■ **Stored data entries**
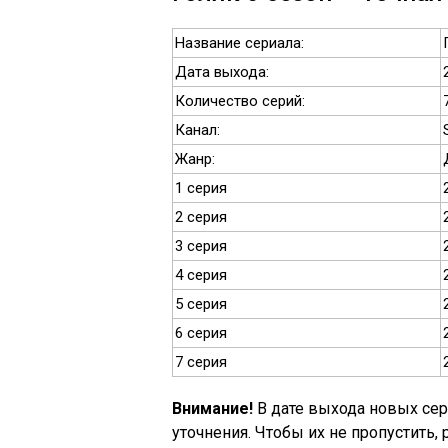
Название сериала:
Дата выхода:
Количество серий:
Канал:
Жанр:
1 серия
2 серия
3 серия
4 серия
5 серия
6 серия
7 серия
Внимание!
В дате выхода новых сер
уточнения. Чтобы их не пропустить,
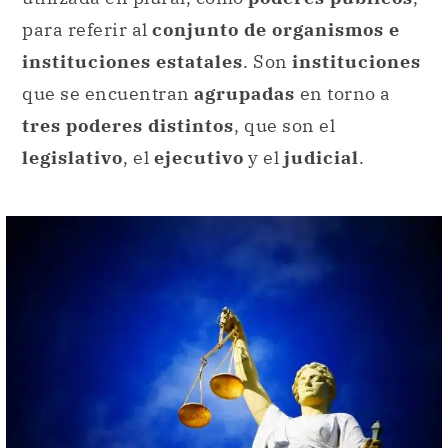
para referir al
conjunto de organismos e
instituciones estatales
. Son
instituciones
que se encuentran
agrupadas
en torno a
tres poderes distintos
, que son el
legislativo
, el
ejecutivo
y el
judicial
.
* * *
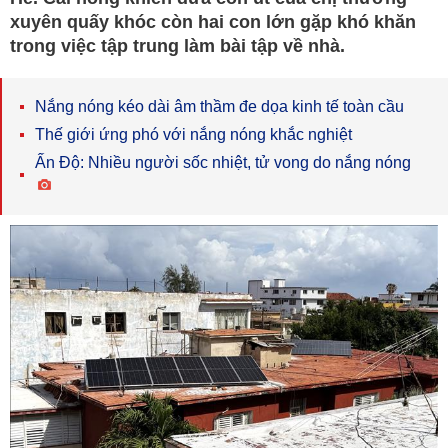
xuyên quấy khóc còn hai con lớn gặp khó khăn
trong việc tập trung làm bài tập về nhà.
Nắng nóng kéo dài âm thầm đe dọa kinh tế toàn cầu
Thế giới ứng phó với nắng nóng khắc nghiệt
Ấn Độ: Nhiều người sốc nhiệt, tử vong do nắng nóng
...
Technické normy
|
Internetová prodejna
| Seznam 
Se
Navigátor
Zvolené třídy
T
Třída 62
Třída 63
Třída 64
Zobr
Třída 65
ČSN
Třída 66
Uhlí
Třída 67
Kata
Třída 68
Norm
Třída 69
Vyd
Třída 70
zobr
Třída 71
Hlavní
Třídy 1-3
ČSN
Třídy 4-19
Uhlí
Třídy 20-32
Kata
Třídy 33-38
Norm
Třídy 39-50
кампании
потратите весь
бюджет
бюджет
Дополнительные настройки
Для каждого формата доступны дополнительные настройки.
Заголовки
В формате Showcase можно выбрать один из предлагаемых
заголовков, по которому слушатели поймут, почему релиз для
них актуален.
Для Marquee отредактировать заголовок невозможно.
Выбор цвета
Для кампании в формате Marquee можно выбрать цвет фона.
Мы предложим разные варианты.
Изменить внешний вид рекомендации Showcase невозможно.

■ **Exercise prompt**
Pick each line holding the word "кампании" out of the data and copy it.

■ **Result for this task**
кампании
Для кампании в формате Marquee можно выбрать цвет фона.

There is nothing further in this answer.